Adapter-based Selective Knowledge Distillation for Federated Multi-domain Meeting Summarization

Paper · arXiv 2308.03275 · Published August 7, 2023
Reading SummarizingRouters

Xiachong Feng, Xiaocheng Feng, Xiyuan Du, Min-Yen Kan, Bing Qin

https://arxiv.org/abs/2308.03275

Routers Agents Multi Reading Summarizing

“To close the above gap, we take the first step to study the meeting summarization task by leveraging a federated learning framework, a widely-adopted approach for decentralized machine learning. It enables model training across multiple distributed clients [13], [14]. Figure 1 depicts the entire learning framework that aims to effectively train performant client-side summarization models by deriving global knowledge from other clients, without needing to access their private data. However, there are two critical challenges that need to be carefully addressed in order to learn high-performance summarization models under federated learning. First, current state-of-the-art meeting summarization models are based on pre-trained language models that maintain a very large number of parameters. Updating all model parameters represents an infeasible communication cost. Instead, limited scale client– server communication is more realistic. This restricts the exchange of parameter updates between the server and its clients to a budget. Second, meetings distributed across multiple clients often belong to different domains. Figure 1 illustrate this scenario, in which there exists three meeting domains: academic, committee, and product, respectively. A single, central model would not serve to support the distinct needs of the different domains. This challenging non-identically and independently distributed (non-IID) data learning setting often causes the client model to deviate from its own domain as it learns global knowledge based on non-IID data.
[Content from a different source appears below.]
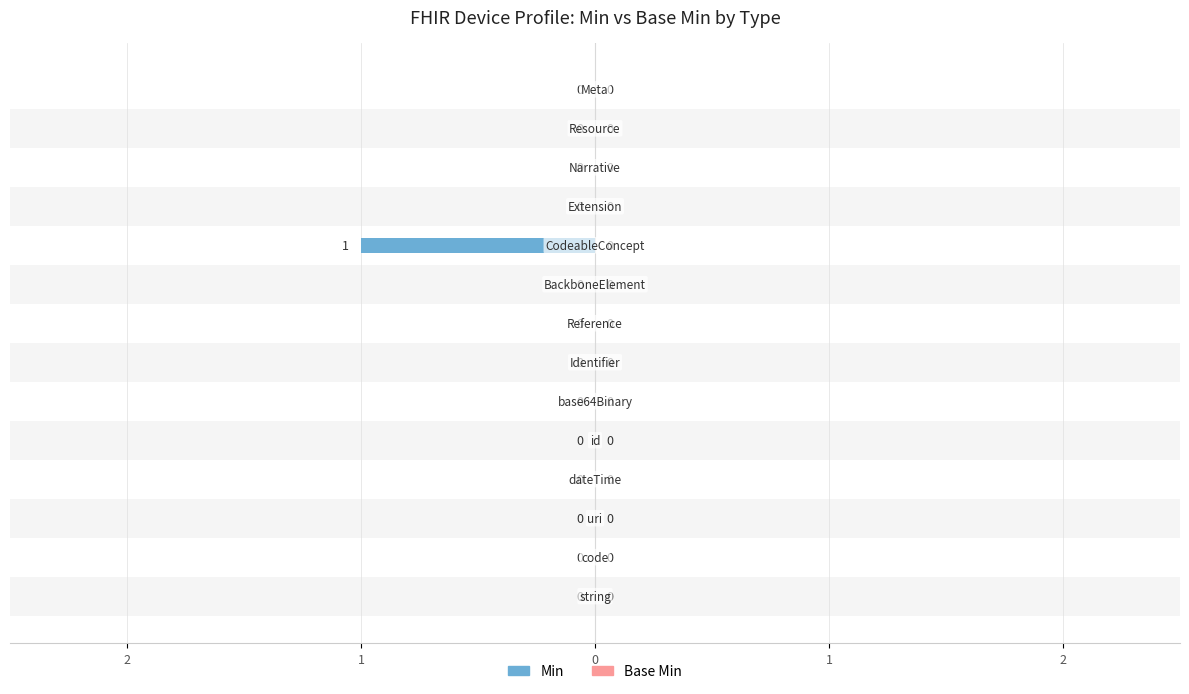

The value of Base Min at 13 is 0.1. True or false?

False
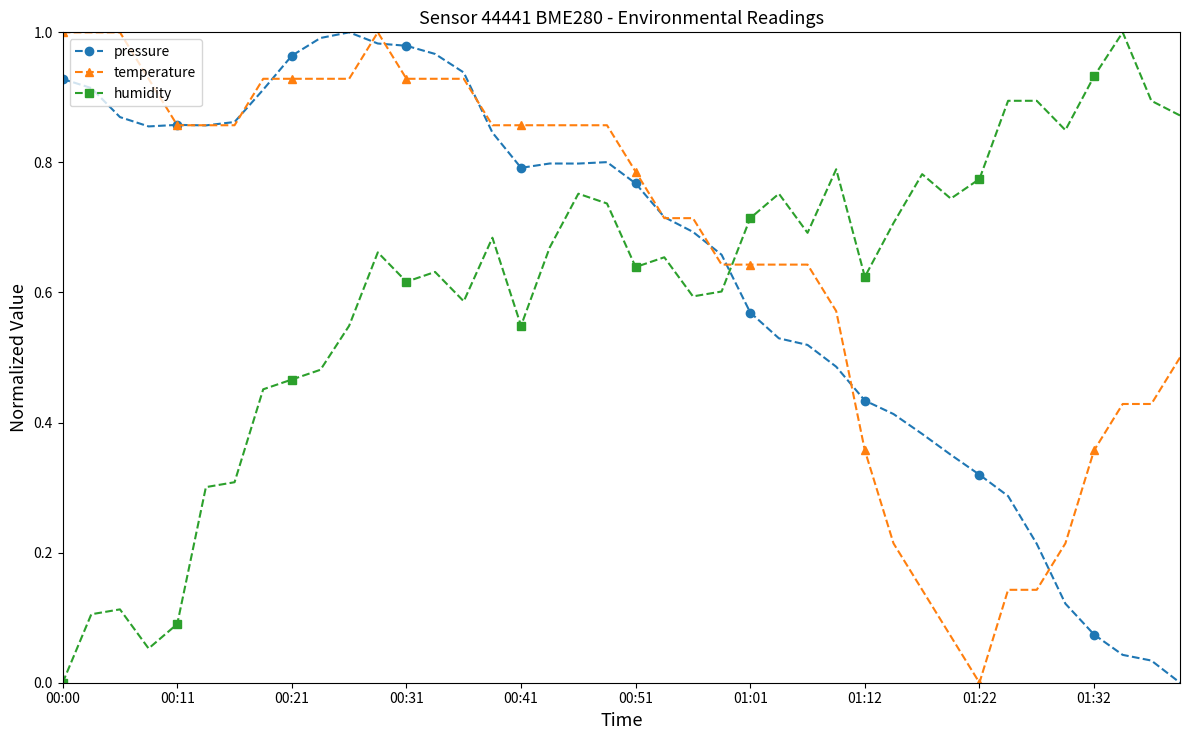

True or false: humidity and pressure intersect in this chart.

True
To mitigate the above two challenges, we propose a unified method, dubbed Adapter-based Federated Selective Knowledge Distillation (ADAFEDSELECTKD). To address the first challenge, we draw support from parameter-efficient finetuning techniques and design an adapter-based summarization model to reduce communication costs. Specifically, we introduce a few lightweight trainable adapters [15] to pre-trained language models [16], [17] while keeping the pre-trained language models frozen. We meticulously design two types of adapters — global adapter and local adapter — tailored for the federated learning framework to facilitate information exchange between the server and clients. In particular, the global adapter is responsible for providing global knowledge while local adapters are optimized towards the local meeting summarization task. To address the second challenge, we devise a federated selective knowledge distillation strategy to not only effectively derive global knowledge for the client summarization model, but also train the model to favour its own local domain performance. Specifically, the client model adopts knowledge distillation [18] as the optimization algorithm to both learn from its local data and distill global knowledge from the global adapter. Moreover, we propose an entropy-based selective strategy based on the assumption that the higher the entropy of global knowledge, the more uncertain the knowledge. This adaptively distills knowledge from the global adapter.”